The team, led by Associate Professor Frank Rheindt from the Department of Biological Sciences at NUS Faculty of Science, found the birds in three small island groups off Sulawesi, Indonesia.
The islands are situated in Indonesia’s Wallacea region, an archipelago at the interface between the Oriental and Australian biogeographical realms, named after Sir Alfred Wallace, who was the most famous historical collector exploring the area.
The results of the study, which were published in the journal Science on Friday, provide evidence that our understanding of species diversity of complex areas such as Wallacea remains incomplete even for relatively well-known groups such as birds.
The findings also suggest that modern exploration to find undescribed species diversity can be targeted to areas of high promise.
Depth of the sea is an important and long-neglected factor in determining the distinctness of an island’s terrestrial communities. The Earth undergoes periods of glacial-interglacial cycles, leading to the formation of land bridges
between shallow islands during ice ages, allowing fauna of the different islands to interbreed.
Deep-sea Islands, which have always been isolated, and high elevation islands are more likely to harbour endemism due to absence of land connections even during glacial cycles.
Guided by this knowledge, Assoc Prof Rheindt and his team concentrated their research efforts on the islands of Taliabu and Peleng, which are located off the north-eastern coast of Sulawesi, as bathymetric data indicate the presence of deep-sea between these islands and Sulawesi.

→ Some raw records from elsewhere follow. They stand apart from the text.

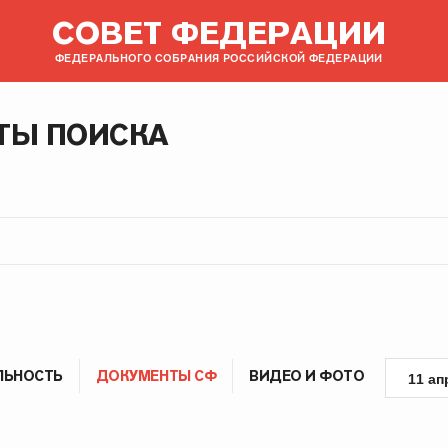
СОВЕТ ФЕДЕРАЦИИ
ФЕДЕРАЛЬНОГО СОБРАНИЯ РОССИЙСКОЙ ФЕДЕРАЦИИ
ТЫ ПОИСКА
ЛЬНОСТЬ
ДОКУМЕНТЫ СФ
ВИДЕО И ФОТО
11 ап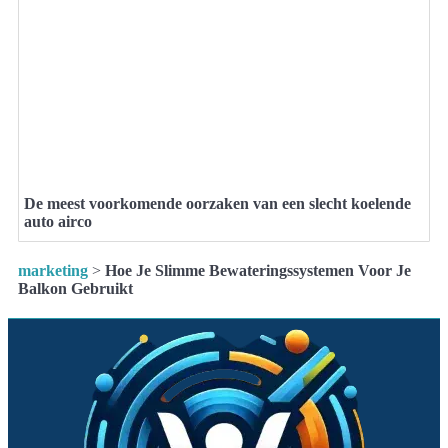
De meest voorkomende oorzaken van een slecht koelende
auto airco
marketing
>
Hoe Je Slimme Bewateringssystemen Voor Je
Balkon Gebruikt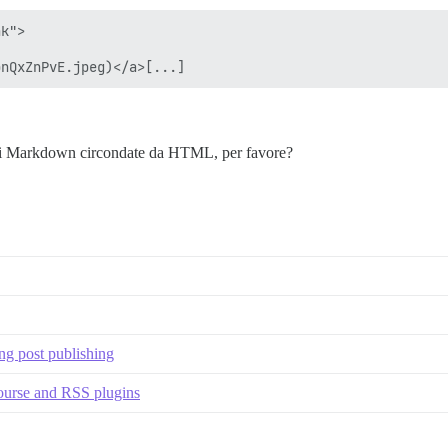
k">

gini Markdown circondate da HTML, per favore?
ng post publishing
course and RSS plugins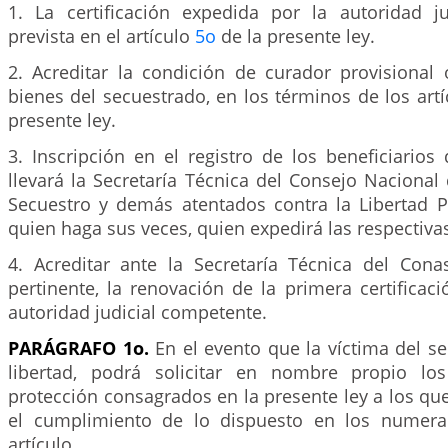
1. La certificación expedida por la autoridad j
prevista en el artículo
5o
de la presente ley.
2. Acreditar la condición de curador provisional 
bienes del secuestrado, en los términos de los art
presente ley.
3. Inscripción en el registro de los beneficiarios
llevará la Secretaría Técnica del Consejo Nacional
Secuestro y demás atentados contra la Libertad P
quien haga sus veces, quien expedirá las respectiva
4. Acreditar ante la Secretaría Técnica del Cona
pertinente, la renovación de la primera certificac
autoridad judicial competente.
PARÁGRAFO 1o.
En el evento que la víctima del s
libertad, podrá solicitar en nombre propio lo
protección consagrados en la presente ley a los que
el cumplimiento de lo dispuesto en los numera
artículo.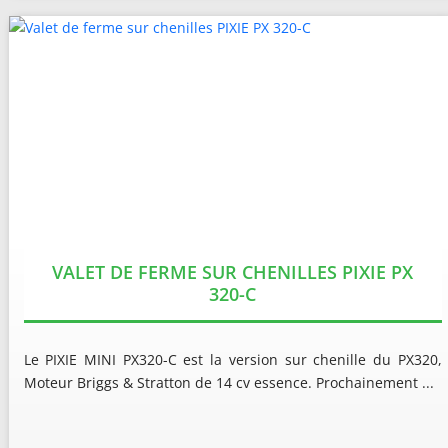
VALET DE FERME SUR CHENILLES PIXIE PX
320-C
Le PIXIE MINI PX320-C est la version sur chenille du PX320,
Moteur Briggs & Stratton de 14 cv essence. Prochainement ...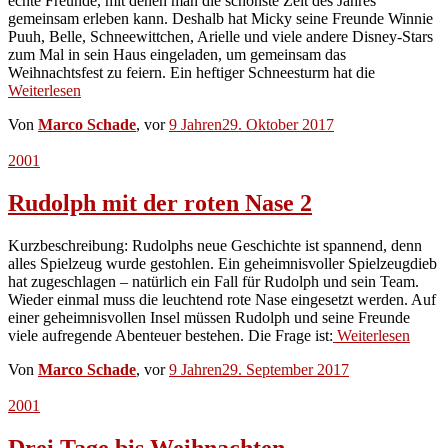
echte Freunde, mit denen man die schönste Zeit des Jahres
gemeinsam erleben kann. Deshalb hat Micky seine Freunde Winnie
Puuh, Belle, Schneewittchen, Arielle und viele andere Disney-Stars
zum Mal in sein Haus eingeladen, um gemeinsam das
Weihnachtsfest zu feiern. Ein heftiger Schneesturm hat die
Weiterlesen
Von
Marco Schade
, vor
9 Jahren
29. Oktober 2017
2001
Rudolph mit der roten Nase 2
Kurzbeschreibung: Rudolphs neue Geschichte ist spannend, denn
alles Spielzeug wurde gestohlen. Ein geheimnisvoller Spielzeugdieb
hat zugeschlagen – natürlich ein Fall für Rudolph und sein Team.
Wieder einmal muss die leuchtend rote Nase eingesetzt werden. Auf
einer geheimnisvollen Insel müssen Rudolph und seine Freunde
viele aufregende Abenteuer bestehen. Die Frage ist:
Weiterlesen
Von
Marco Schade
, vor
9 Jahren
29. September 2017
2001
Drei Tage bis Weihnachten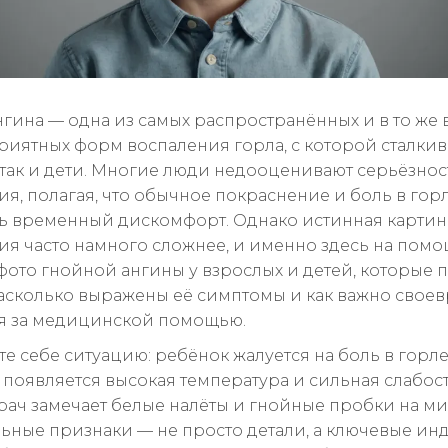
нгина — одна из самых распространённых и в то же
риятных форм воспаления горла, с которой сталкив
 так и дети. Многие люди недооценивают серьёзнос
ия, полагая, что обычное покраснение и боль в гор
ь временный дискомфорт. Однако истинная картин
ия часто намного сложнее, и именно здесь на пом
фото гнойной ангины у взрослых и детей, которые 
насколько выражены её симптомы и как важно свое
я за медицинской помощью.
е себе ситуацию: ребёнок жалуется на боль в горле,
 появляется высокая температура и сильная слабост
рач замечает белые налёты и гнойные пробки на ми
льные признаки — не просто детали, а ключевые ин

The research team also examined the accounts of historic collectors such as Sir Alfred Wallace and sought to focus on parts of Wallacea that had received the least coverage by historic collectors, as these areas would hold the highest promise of harbouring undescribed avian diversity.
The islands that the team targeted were characterised by such incomplete historic coverage: Taliabu and its neighbours, together forming the Sula group, were only briefly visited by eight historic collecting expeditions, all of which remained in coastal areas and failed to penetrate the highlands of the interior because of poor accessibility; and Peleng and the remaining islands of the Banggai group were visited along their coastline by only three historic collectors who never ventured far uphill into the interior.
“Studying the routes and operations of historic collecting expeditions and identifying gaps has been a fruitful approach to pinpoint focal areas in our case. The description of this many bird species from such a geographically limited area is a rarity,” shared Associate Professor Rheindt.
He added, “Going forward, the use of earth-history and bathymetric information could also be applied to other terrestrial organisms and regions beyond the Indonesian Archipelago to identify promising islands that potentially harbour new taxa to be uncovered.”
During the expedition, the research team found that both Taliabu and Peleng have suffered from rampant forest destruction. There is virtually no primary lowland forest on both islands, and most highland forests have been impacted by some form of logging or forest fires.
“While most of the avifauna we described seems to tolerate some form of habitat degradation and is readily detected in secondary forest and edge, some species or subspecies are doubtless threatened by the immense levels of habitat loss on these islands. As such, urgent, long-lasting conservation action is needed for some of the new forms to survive longer than a couple of decades beyond their date of description,” concluded Rheindt.